Treasury's long-term projections are grim. An ageing population, rising health costs, ballooning NDIS spending, defence upgrades and the expensive net-zero energy transition are all bearing down on a budget built on a 20th-century tax model.
The Treasurer has finally stopped pretending otherwise, which is why everything is suddenly 'on the table'.
That includes corporate tax rates, personal income tax thresholds, superannuation concessions and even the GST - although there have been enough signals already that GST changes might be a bridge too far.
That's a crying shame.
The same government that spent its first term umming and ahhing over the Stage Three tax cuts before breaking its promise and changing them anyway, all the while insisting the budget was back in the black and 'isn't that great', is now openly flirting with pulling some of the most politically difficult levers in the tax policy playbook.
Those who watch politics closely worry that the modern Labor Party will mistake raising new taxes as proper tax reform, which it has done before.
Inheritance taxes and taxing the family home remain political killers, but just maybe they too will get a look in given the perilous state of the budget, and given the growing pressures on housing affordability and rising inequality.
But tax reform alone (including higher taxes) won't fix the budget, and Chalmers knows it.
Spending restraint will have to play a key role in whatever happens next. That's where things become trickier.
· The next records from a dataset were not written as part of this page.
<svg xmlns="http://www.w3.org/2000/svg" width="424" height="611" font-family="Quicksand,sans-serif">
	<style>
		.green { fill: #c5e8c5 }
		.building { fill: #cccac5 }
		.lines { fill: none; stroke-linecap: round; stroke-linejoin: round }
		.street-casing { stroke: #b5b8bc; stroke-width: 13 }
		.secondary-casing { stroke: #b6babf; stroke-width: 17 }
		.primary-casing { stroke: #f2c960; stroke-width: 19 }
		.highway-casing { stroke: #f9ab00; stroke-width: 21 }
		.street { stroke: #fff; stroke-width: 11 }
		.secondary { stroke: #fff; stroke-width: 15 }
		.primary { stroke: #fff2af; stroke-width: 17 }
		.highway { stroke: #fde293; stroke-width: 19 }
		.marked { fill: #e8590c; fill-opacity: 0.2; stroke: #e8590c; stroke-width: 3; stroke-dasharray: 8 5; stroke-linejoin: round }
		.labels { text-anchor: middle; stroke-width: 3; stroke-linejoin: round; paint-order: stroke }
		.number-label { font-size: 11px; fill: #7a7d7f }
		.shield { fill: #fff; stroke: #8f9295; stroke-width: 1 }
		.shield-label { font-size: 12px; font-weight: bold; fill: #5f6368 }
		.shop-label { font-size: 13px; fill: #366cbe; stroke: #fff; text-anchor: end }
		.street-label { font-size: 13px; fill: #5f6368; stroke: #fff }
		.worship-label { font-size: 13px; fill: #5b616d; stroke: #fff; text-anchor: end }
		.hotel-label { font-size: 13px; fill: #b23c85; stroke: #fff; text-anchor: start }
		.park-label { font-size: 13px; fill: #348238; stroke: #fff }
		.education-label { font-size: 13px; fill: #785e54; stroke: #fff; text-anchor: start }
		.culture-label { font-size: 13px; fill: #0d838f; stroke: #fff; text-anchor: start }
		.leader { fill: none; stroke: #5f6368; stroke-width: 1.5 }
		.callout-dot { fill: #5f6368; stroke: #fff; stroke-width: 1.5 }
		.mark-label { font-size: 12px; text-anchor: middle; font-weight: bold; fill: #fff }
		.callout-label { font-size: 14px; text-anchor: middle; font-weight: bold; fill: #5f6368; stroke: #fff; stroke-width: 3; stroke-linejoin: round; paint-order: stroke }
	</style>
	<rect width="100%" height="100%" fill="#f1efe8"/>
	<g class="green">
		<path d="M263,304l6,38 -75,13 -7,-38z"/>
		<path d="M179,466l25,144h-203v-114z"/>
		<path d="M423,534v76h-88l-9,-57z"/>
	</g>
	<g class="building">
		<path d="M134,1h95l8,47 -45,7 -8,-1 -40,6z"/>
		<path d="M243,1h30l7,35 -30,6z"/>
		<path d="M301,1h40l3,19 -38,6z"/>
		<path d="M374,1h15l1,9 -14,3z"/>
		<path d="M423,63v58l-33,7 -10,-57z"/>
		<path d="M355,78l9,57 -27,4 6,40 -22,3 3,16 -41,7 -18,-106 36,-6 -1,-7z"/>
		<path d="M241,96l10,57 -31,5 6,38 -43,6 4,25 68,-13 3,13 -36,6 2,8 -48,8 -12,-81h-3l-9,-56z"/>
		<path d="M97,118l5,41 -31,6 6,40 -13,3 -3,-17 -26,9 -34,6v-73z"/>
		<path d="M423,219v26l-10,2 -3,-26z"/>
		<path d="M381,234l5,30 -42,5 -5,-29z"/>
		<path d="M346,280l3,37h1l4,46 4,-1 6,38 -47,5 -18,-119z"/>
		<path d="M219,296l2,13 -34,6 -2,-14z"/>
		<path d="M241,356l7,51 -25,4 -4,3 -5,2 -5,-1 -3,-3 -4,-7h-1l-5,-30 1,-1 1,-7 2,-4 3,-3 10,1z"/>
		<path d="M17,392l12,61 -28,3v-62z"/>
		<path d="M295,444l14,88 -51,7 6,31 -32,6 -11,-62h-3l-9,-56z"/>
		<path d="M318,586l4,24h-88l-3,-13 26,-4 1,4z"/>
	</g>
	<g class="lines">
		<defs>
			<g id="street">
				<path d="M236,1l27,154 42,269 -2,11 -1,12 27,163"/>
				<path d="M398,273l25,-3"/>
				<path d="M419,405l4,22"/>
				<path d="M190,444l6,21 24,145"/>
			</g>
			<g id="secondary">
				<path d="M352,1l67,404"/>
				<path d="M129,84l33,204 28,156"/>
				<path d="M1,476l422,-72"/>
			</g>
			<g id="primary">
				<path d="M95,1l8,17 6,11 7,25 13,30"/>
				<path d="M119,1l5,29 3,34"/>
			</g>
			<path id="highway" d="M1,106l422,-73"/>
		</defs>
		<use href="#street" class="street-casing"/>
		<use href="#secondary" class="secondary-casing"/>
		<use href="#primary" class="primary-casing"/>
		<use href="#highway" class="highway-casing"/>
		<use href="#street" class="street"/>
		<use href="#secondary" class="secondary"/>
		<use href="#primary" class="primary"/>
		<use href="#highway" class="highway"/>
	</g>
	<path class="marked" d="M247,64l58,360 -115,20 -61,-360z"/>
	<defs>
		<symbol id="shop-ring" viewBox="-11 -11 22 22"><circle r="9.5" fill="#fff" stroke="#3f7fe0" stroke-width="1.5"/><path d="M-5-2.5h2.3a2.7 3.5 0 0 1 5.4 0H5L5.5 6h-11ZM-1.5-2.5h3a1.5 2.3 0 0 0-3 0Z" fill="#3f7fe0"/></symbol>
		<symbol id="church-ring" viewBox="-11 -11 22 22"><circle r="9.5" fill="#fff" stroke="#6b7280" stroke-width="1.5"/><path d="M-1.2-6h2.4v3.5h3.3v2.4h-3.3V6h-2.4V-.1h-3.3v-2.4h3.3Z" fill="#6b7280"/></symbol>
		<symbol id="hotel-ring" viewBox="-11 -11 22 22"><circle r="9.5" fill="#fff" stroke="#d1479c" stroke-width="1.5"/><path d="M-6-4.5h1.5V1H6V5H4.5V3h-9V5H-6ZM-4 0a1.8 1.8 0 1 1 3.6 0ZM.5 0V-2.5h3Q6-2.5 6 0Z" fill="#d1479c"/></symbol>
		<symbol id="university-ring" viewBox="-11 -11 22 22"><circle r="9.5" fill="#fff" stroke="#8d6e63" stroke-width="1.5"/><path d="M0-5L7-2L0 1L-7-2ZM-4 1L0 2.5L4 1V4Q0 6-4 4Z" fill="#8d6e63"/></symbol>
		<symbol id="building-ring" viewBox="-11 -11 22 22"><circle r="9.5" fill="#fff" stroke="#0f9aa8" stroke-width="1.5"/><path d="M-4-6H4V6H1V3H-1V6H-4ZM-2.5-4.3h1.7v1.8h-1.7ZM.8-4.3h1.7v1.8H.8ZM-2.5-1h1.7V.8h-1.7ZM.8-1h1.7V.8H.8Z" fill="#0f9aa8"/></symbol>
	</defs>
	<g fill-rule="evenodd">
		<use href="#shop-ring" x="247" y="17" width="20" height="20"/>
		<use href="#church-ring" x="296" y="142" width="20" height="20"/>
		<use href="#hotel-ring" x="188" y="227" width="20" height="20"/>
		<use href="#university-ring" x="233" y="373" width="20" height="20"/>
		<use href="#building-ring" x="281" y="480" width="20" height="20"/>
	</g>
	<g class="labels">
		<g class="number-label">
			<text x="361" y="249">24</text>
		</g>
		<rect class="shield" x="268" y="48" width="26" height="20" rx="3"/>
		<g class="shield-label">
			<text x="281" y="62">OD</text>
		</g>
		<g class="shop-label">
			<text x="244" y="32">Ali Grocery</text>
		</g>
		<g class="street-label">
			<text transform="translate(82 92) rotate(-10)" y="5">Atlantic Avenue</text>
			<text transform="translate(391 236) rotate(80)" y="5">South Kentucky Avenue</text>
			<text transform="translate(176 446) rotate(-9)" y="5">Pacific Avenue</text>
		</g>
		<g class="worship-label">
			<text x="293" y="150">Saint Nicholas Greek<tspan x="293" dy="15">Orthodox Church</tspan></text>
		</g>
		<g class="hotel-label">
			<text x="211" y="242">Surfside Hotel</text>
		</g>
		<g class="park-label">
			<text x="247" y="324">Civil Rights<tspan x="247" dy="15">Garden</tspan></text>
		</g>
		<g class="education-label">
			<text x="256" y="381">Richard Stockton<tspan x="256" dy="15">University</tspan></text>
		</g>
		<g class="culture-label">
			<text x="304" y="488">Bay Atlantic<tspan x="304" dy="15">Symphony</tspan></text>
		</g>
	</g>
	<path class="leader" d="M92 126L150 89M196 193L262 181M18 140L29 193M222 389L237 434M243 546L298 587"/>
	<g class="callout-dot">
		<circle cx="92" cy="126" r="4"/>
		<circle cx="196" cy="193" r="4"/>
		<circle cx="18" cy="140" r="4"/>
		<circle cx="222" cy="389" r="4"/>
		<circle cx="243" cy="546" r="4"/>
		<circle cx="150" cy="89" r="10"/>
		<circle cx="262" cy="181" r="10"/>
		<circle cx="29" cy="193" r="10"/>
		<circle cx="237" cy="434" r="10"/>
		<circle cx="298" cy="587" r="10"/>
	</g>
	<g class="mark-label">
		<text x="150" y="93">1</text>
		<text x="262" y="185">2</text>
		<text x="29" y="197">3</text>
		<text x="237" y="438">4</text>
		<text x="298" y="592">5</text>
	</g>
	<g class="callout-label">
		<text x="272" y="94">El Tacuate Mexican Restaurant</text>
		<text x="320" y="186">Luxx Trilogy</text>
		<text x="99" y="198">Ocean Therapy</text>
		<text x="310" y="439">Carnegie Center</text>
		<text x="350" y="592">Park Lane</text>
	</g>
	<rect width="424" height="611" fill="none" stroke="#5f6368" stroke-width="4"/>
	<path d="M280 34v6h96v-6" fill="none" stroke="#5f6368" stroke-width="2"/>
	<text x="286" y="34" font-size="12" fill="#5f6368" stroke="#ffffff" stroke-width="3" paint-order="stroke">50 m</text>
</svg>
Labor is still heavily invested in programs with long-term outlays and patchy performance metrics, the NDIS being a prime example.
Curbing growth in these areas is politically fraught for Labor internally, including when dealing with a Senate in which the Greens now hold the balance of power.
That means the opposition has an important role to play, despite its diminished post election status.
Again those old enough would remember the Coalition in opposition in the 1980s lent a hand when Keating and Bob Hawke reformed Australia's macro and microeconomic settings, setting up decades worth of prosperity.
It is far from clear that the modern Coalition will back Labor's attempt to reform the tax system, even if Labor steps up to the plate. More likely it will play oppositionist politics and shoot down what Labor proposes, hoping to use ensuing political chaos to fight back electorally.
The danger therefore is that the roundtable becomes a soft launching pad for ideas without political follow-through. We've seen it before. Endless reviews, summits and white papers, all fine in theory but meaningless without the courage to act.
Chalmers wants to position himself as a reforming Treasurer, no doubt with one eye on the prime ministership as his destiny.
But the window for meaningful structural change is already narrowing. If Labor doesn't move decisively the next electoral cycle will again become a contest of small-target tactics and bidding wars.
Anthony Albanese needs to use his thumping majority the same way Hawke did in the 1980s and John Howard did after his 1996 win to campaign on introducing the GST.
The economic environment of today is forcing Labor's hand. Productivity growth is stagnating, business investment is sluggish.
And for years now the political centre has kept splintering as the major parties primary vote continues to erode.
Chalmers is now asking business and unions to come to the table, drop their rehearsed talking points and engage in something resembling genuine dialogue.
But is he serious in doing so?
The first term jobs summit left business feeling mistreated - asked to smile for the cameras before being completely ignored - so it may be about to entering this debate without the trust necessary to get on board.
Equally there are few tangible signs that Labor is ready to do anything other than reward its base with more one sided policy developments.
That said, Chalmers deserves some credit for getting the debate started , belated though it may be.
But recognition of a problem is only the beginning, and he could hardly keep denying the economic problem staring him in the face.
Let's wait and see if he comes up with anything meaningful. The risk is that taxes go up and spending gets cut, but nothing innovative by way of restructuring the system is embraced to lift productivity.